PROBLEM REQUIREMENTS
In the entries that follow, find the line containing "e können leicht" and the line containing "Quelque chose d’énorme", then copy exactly everything from the first through the second except the pictures.

>>>>

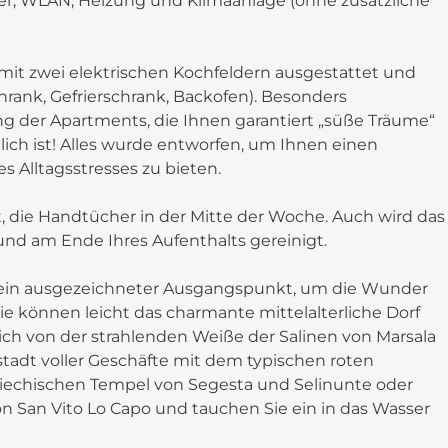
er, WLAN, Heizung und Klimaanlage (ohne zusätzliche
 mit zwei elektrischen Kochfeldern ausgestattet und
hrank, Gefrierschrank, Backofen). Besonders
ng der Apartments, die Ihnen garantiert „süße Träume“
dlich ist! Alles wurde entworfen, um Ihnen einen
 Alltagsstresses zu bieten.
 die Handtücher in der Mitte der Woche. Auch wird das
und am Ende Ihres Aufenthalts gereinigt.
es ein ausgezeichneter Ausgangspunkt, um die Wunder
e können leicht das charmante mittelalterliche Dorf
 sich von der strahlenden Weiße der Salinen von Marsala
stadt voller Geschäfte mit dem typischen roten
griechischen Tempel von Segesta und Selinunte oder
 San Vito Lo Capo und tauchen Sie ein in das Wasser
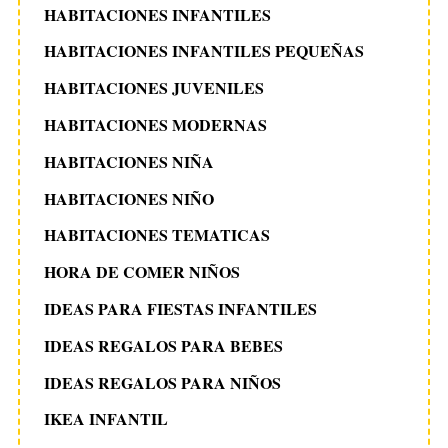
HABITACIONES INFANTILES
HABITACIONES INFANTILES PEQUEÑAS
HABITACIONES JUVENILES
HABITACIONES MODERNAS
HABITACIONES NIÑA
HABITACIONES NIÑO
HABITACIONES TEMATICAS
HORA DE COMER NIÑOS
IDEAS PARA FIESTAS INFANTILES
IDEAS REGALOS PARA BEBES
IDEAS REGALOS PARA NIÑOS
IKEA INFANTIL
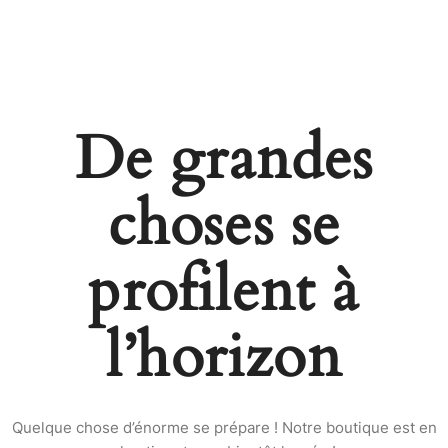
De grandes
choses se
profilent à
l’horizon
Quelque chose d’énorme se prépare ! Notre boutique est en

<<<<
>>>>

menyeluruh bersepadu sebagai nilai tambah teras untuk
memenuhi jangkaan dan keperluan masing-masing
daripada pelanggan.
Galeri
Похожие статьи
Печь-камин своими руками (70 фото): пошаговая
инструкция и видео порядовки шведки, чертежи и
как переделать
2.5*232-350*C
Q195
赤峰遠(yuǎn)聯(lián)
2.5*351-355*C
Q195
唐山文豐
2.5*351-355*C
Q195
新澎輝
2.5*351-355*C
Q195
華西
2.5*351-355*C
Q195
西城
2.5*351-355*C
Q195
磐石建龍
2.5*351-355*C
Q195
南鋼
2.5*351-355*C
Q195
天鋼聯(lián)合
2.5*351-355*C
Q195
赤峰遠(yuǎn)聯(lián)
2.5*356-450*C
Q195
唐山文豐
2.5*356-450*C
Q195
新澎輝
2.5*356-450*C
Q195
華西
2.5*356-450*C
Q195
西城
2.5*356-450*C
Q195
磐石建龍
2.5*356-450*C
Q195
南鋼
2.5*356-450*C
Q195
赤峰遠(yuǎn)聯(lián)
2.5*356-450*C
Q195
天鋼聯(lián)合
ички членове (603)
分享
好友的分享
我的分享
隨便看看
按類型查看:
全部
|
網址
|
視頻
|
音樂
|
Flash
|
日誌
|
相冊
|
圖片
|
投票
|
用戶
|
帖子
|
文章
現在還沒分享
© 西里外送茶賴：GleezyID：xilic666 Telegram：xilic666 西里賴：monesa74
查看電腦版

<<<<

ANSWER BELOW
e können leicht das charmante mittelalterliche Dorf
 sich von der strahlenden Weiße der Salinen von Marsala
stadt voller Geschäfte mit dem typischen roten
griechischen Tempel von Segesta und Selinunte oder
 San Vito Lo Capo und tauchen Sie ein in das Wasser
HABITACIONES INFANTILES
HABITACIONES INFANTILES PEQUEÑAS
HABITACIONES JUVENILES
HABITACIONES MODERNAS
HABITACIONES NIÑA
HABITACIONES NIÑO
HABITACIONES TEMATICAS
HORA DE COMER NIÑOS
IDEAS PARA FIESTAS INFANTILES
IDEAS REGALOS PARA BEBES
IDEAS REGALOS PARA NIÑOS
IKEA INFANTIL
De grandes
choses se
profilent à
l’horizon
Quelque chose d’énorme se prépare ! Notre boutique est en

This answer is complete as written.